> **DOCUMENT EXCERPT**:
☆ ☆ ☆ ☆
I can't agree with your math here. A 100W PEP transmitter has a peak instantaneous power of nearly 200 Watts. Your math earlier proved this. PEP is the peak average power. If my peak average power is 100W, then the RMS voltage required to do this (in a 50 Ohm system) is nearly 71 volts. The the peak voltage would be around 100 volts. The peak instantaneous power would be 200 watts. A signal with a crest factor of 14.5 dB would produce an average power of around 7 watts. Good luck measuring that 100 volt peak or that 200 watt peak with an OFDM signal on any legacy test equipment. You will need some pretty fine stuff to measure the instantaneous peak. Look on the WEB for peak to average power discussions for OFDM signals and you will see what I mean. That is why traditionally in radio work the peak to average power ratio has always been peak average power to average power ratio. Crest factor was always derived from that kind of measurement in the past, until the advent of sophisticated DSP technology. Cool Edit Pro wasn't cheap either.

73,

Mark N5RFX

9. ### N5RFXHam MemberQRZ Page

AG4YO:"My comments above were my predictive theory based on testing I did for digital voice a few years ago."

Was part of your charter analyzing whether digital voice and analog voice can co-exist?

73,

Mark N5RFX

10. ### AB0WRHam MemberQRZ Page

You're right about the peak power. That's what I get for doing this off the top of my head. 1.414^2 is 2. So peak power would be 200watts

The average power of a signal with a 25:1 crest factor would actually be 8watts.

I don't think you need fancy equipment to measure the instantaneous peak. Since the instantaneous peak will occur when all tones are in phase, the maximum instantaneous peak will just be the sum of the voltages of all the tones. In fact, I could take an mt63 signal, monitor it on my old Heathkit monitor scope and just mark the highest points on the face with a grease pencil. I could then generate a CW signal at that same value, measure the RF voltage and know directly what the maximum instantaneous peak power is.

From there, knowing the *typical* crest factor for mt63 I can calculate an average power level. I emphasize *typical* because with this complex of a waveform,, the actual average power level is going to be at least somewhat dependent on what you are sending.

I would agree that it is going to be hard to actually measure peak and average power at the same time on the waveform. Actually determining the crest factor is going to require some fancy equipment.
☆ ☆ ☆ ☆
> **ENTRIES PROVIDED**:

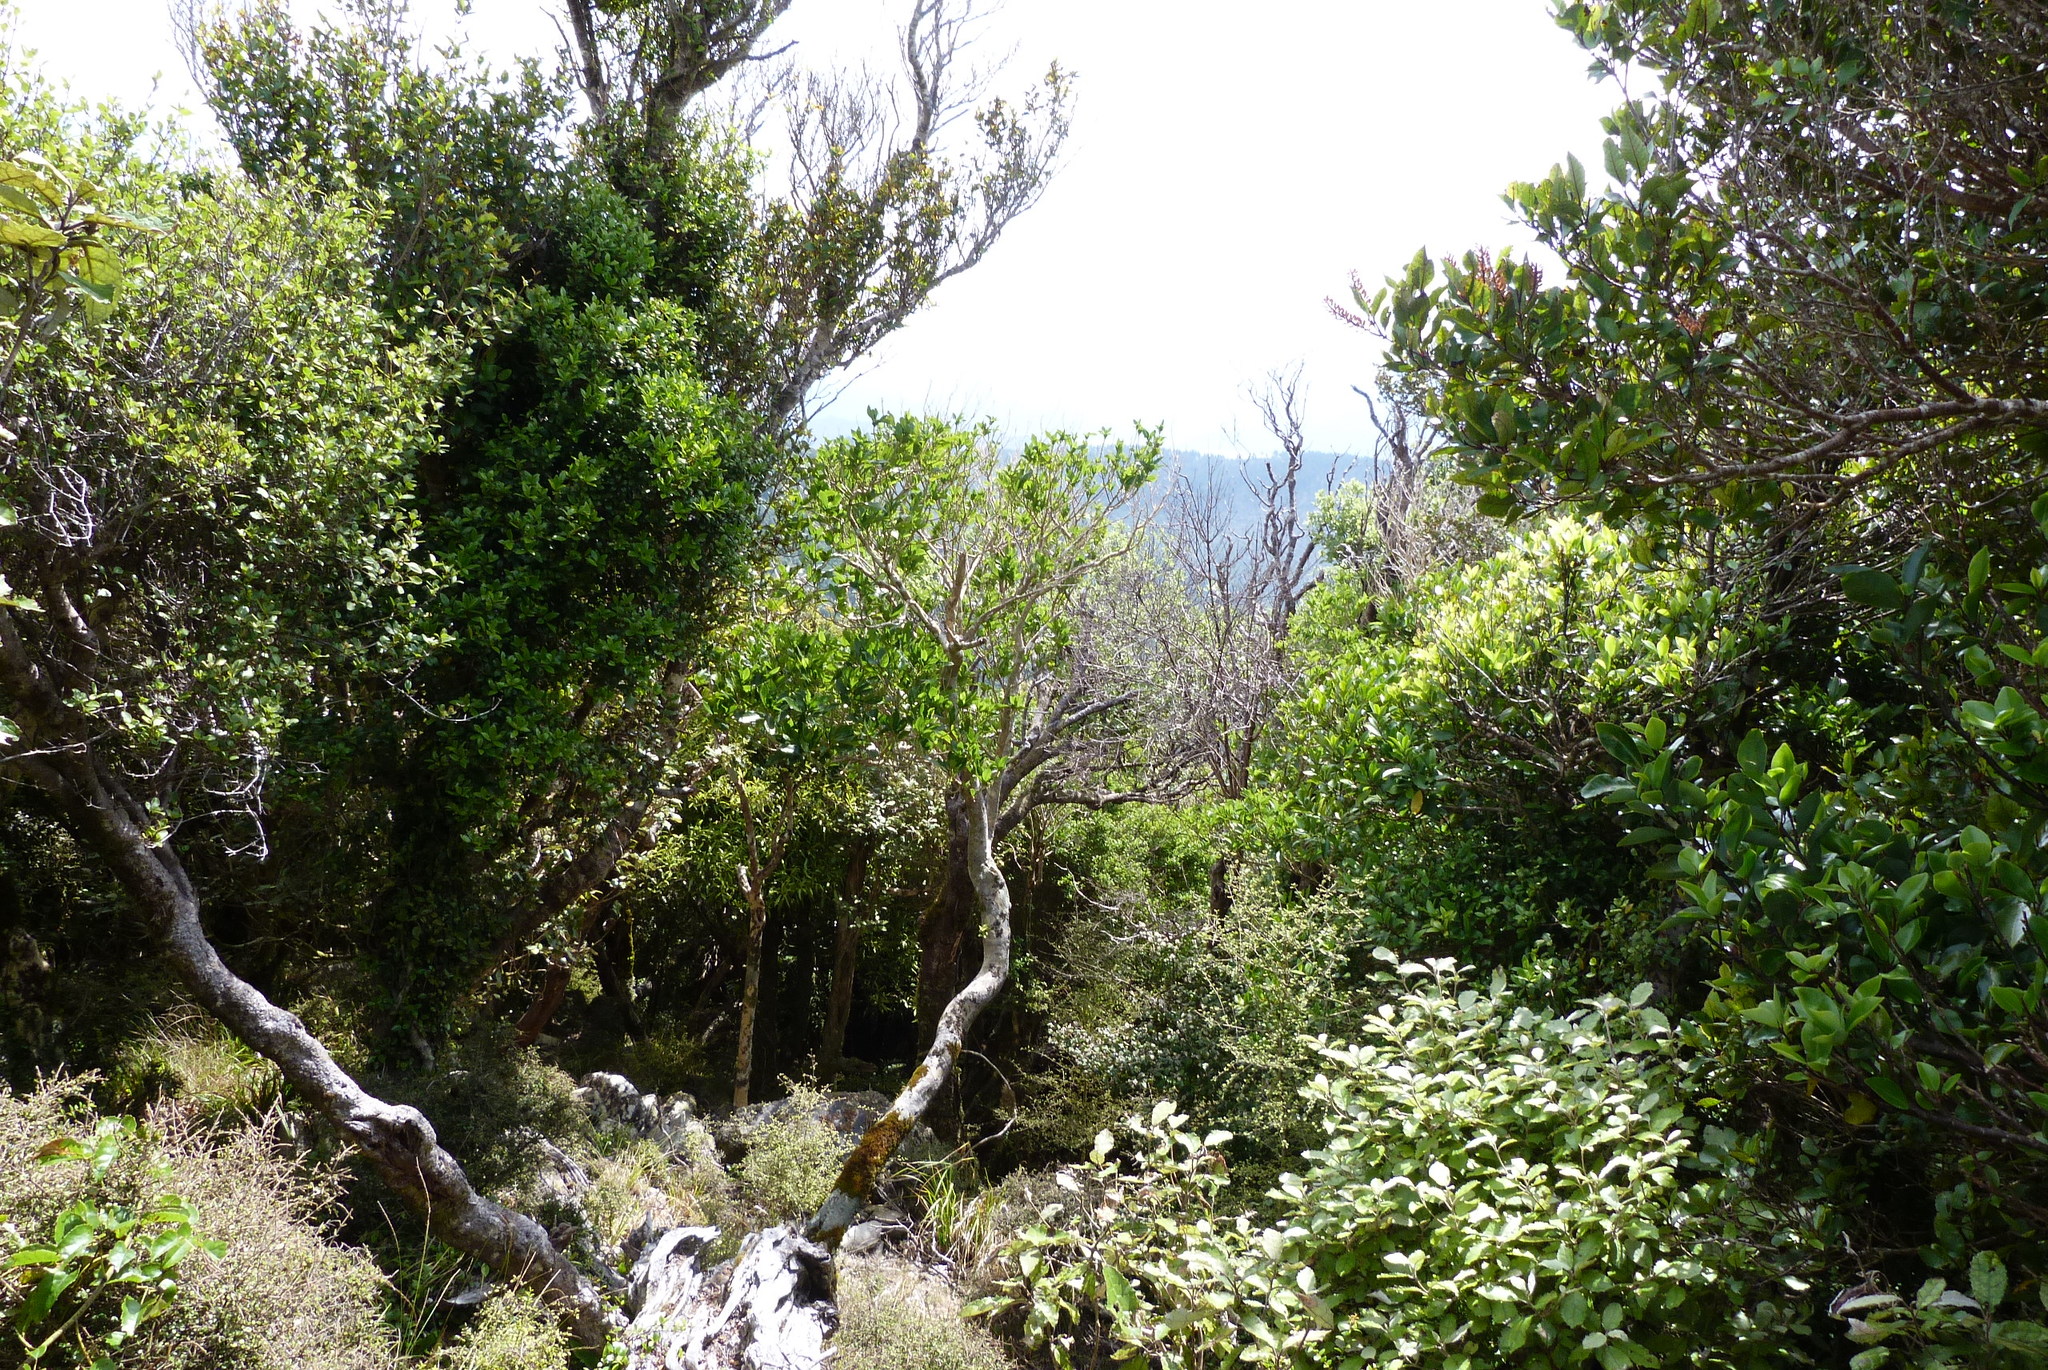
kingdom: Plantae
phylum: Tracheophyta
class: Magnoliopsida
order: Oxalidales
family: Cunoniaceae
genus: Pterophylla
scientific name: Pterophylla racemosa
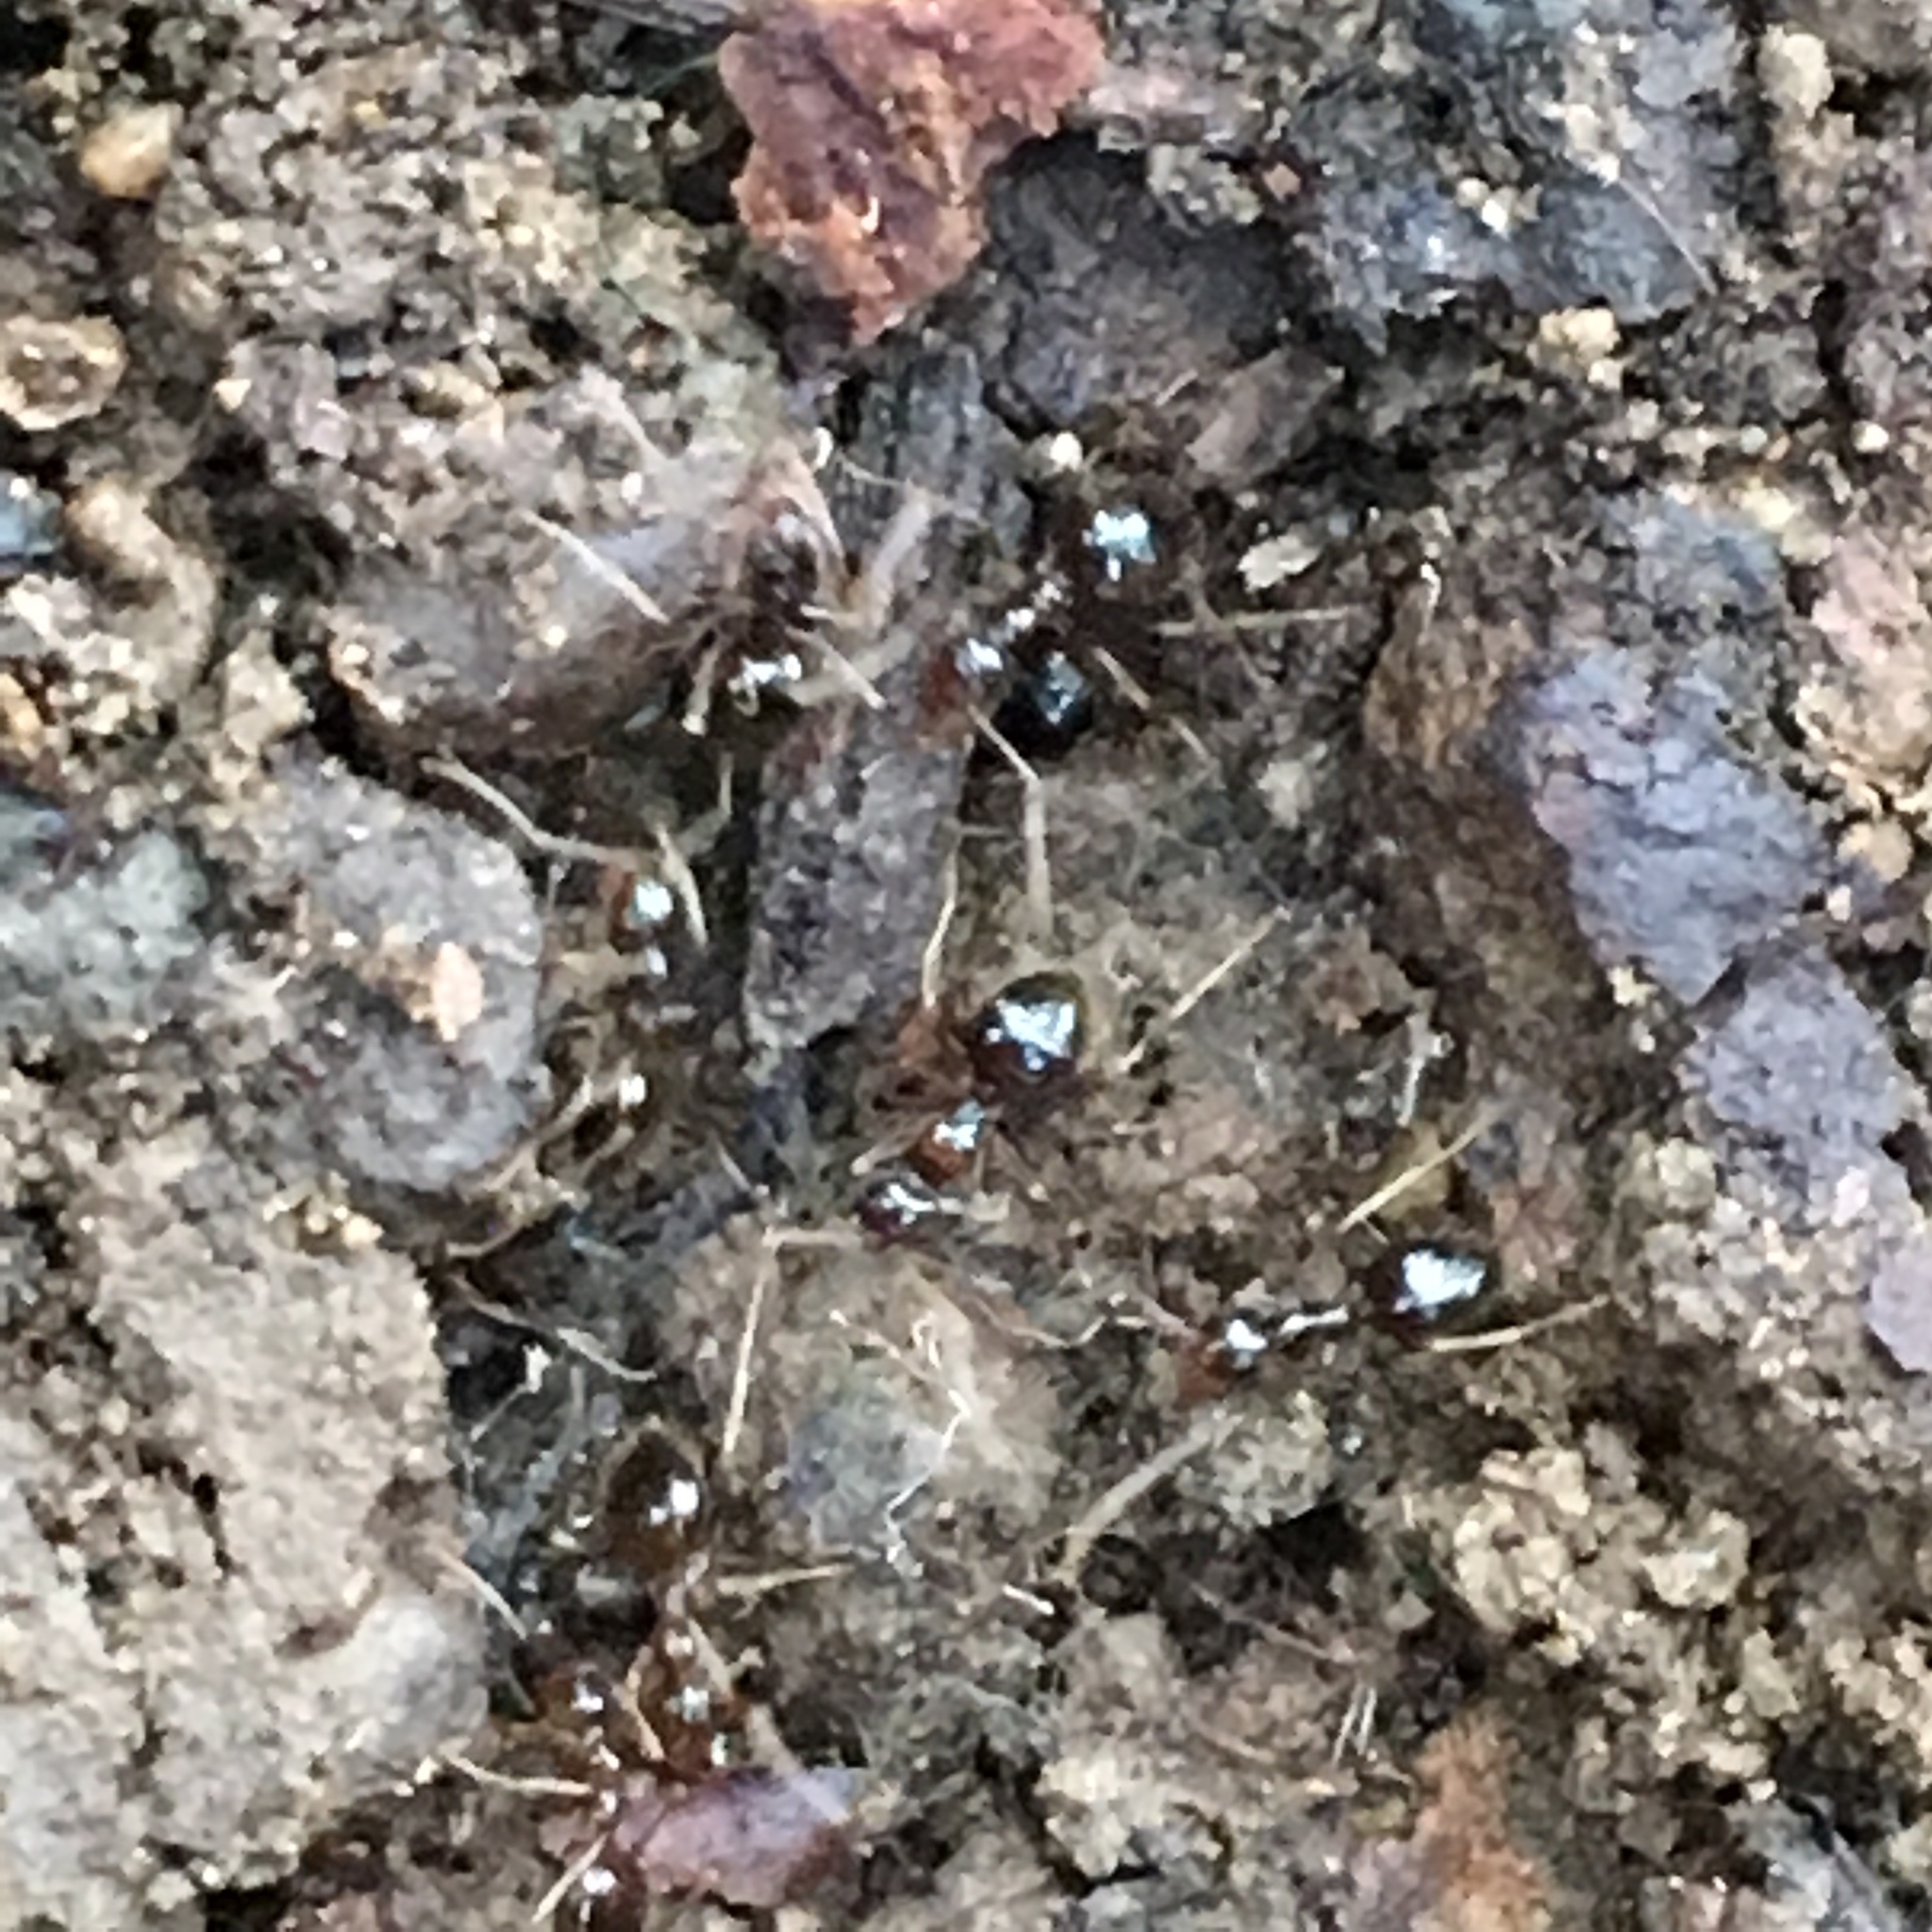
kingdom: Animalia
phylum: Arthropoda
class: Insecta
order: Hymenoptera
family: Formicidae
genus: Prenolepis
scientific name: Prenolepis imparis
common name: Small honey ant
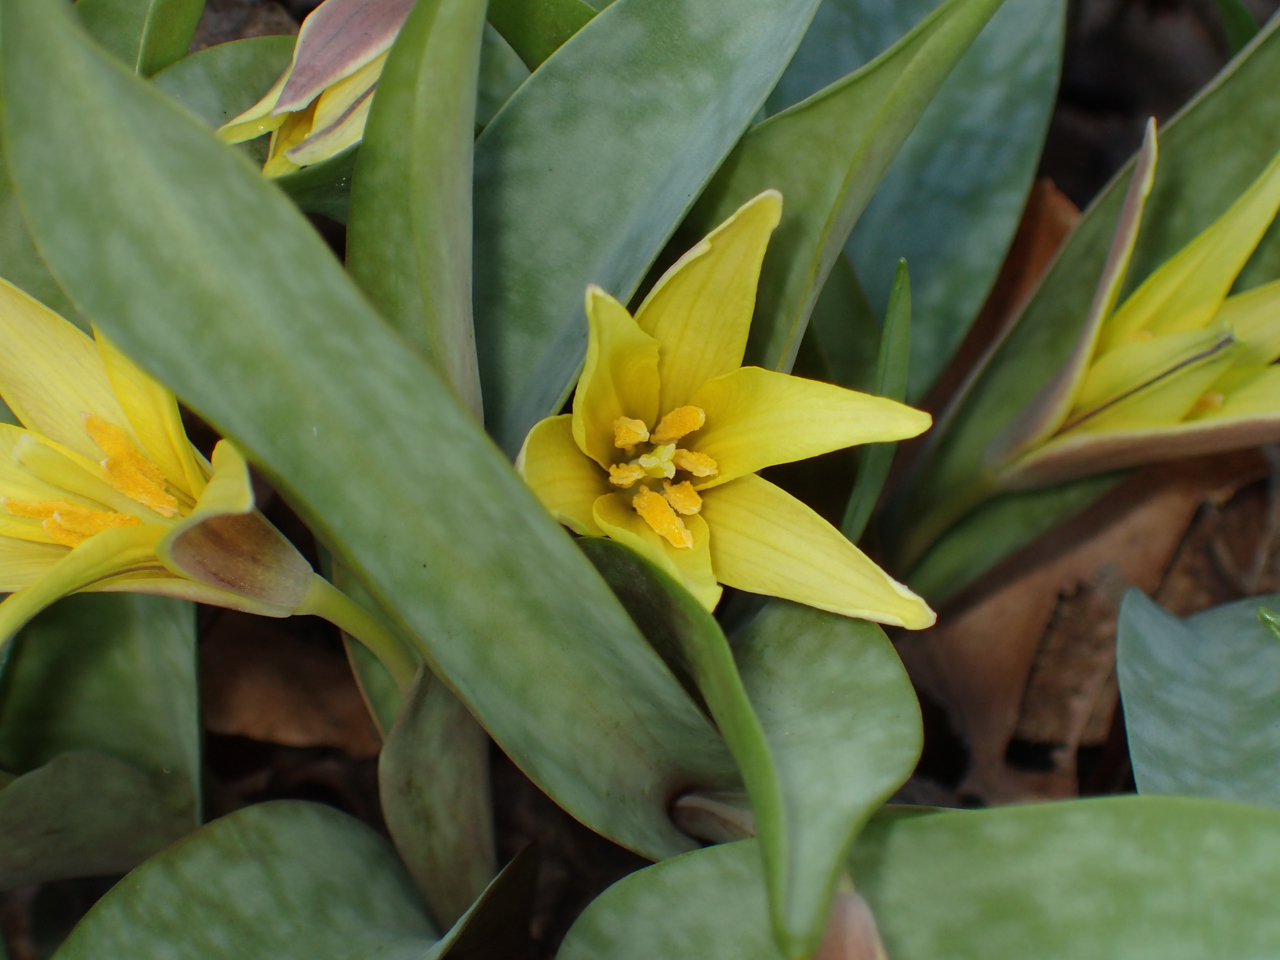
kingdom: Plantae
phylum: Tracheophyta
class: Liliopsida
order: Liliales
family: Liliaceae
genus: Erythronium
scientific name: Erythronium rostratum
☆ ☆ ☆ ☆
> **STATED GOAL A**: Reproduce the records word for word, starting at the line containing "order: Oxalidales" and ending at the last line of the records. Omit the pictures from your answer.
> **STATED GOAL B**: Carry on the forum discussion of transmitter peak and average power from its last sentence.
The records are unrelated to the forum discussion of transmitter peak and average power.

> **REPLY A**:
order: Oxalidales
family: Cunoniaceae
genus: Pterophylla
scientific name: Pterophylla racemosa
kingdom: Animalia
phylum: Arthropoda
class: Insecta
order: Hymenoptera
family: Formicidae
genus: Prenolepis
scientific name: Prenolepis imparis
common name: Small honey ant
kingdom: Plantae
phylum: Tracheophyta
class: Liliopsida
order: Liliales
family: Liliaceae
genus: Erythronium
scientific name: Erythronium rostratum

> **REPLY B**:
However, *I* don't need to be able to do that to do tests if I use the typical crest factor that has already been determined. In fact, I don't even need to be able to actually measure average power. All I need to be able to measure is peak instantaneous power for either the mt63 signal or for the voice signal in order to make a pretty good determination of what the average power is for each.

If I am fully utilizing the 100w PEP transmitter, my average power output for a typical voice will be about 8 watts. An mt63 signal that is 6db below this will have an average power output of about 2 watts. With a peak to average crest factor of 12db, I would see peak powers in the range of 30watts. So I would expect to see peak RF voltages (assuming a 50ohm system) of about 100v. For the mt63 signal I would expect to see RF voltages of about 40v.

I've got an old Tempo 2020 transmitter I can hook up to a dummy load and transmit voice. If I can get a PC with a sound card to hook up to my 751a I can try sending an mt63 signal into a dummy load. Using the above voltage levels should give me a good basis to see just how much interference is generated by the mt63 signal.

The big question here is how many mt63 users turn their transmitters down to get a peak instantaneous power of 30watts and an average power output of 2 watts. If they don't do this they will interfere with qso's occuring in their own geographical area and will also interfere with qso's in other geographical areas.

Do you have a feel for how many mt63 users run typically run their transmitters at this low of a level?

tim ab0wr

11. ### N5RFXHam MemberQRZ Page

Tim,

Like I said good luck seeing those instantaneous peaks on your old Heathkit monitor scope. Believe me I have been down that road. I think you are better off measuring average power, it is much easier. I agree you will have no problem seeing those peaks with the voice signal, but MT63, no way.

As far as the MT63 signal and average power most operators set their power just below where the ALC kicks in. Set your RF power out wide open, and adjust your audio till you get some ALC action, then back it off so there is no ALC action. That will work fine. That is the way most operators of sound card modes operate their rigs. Run it with max ALC to see what happens. I think you will very surprised.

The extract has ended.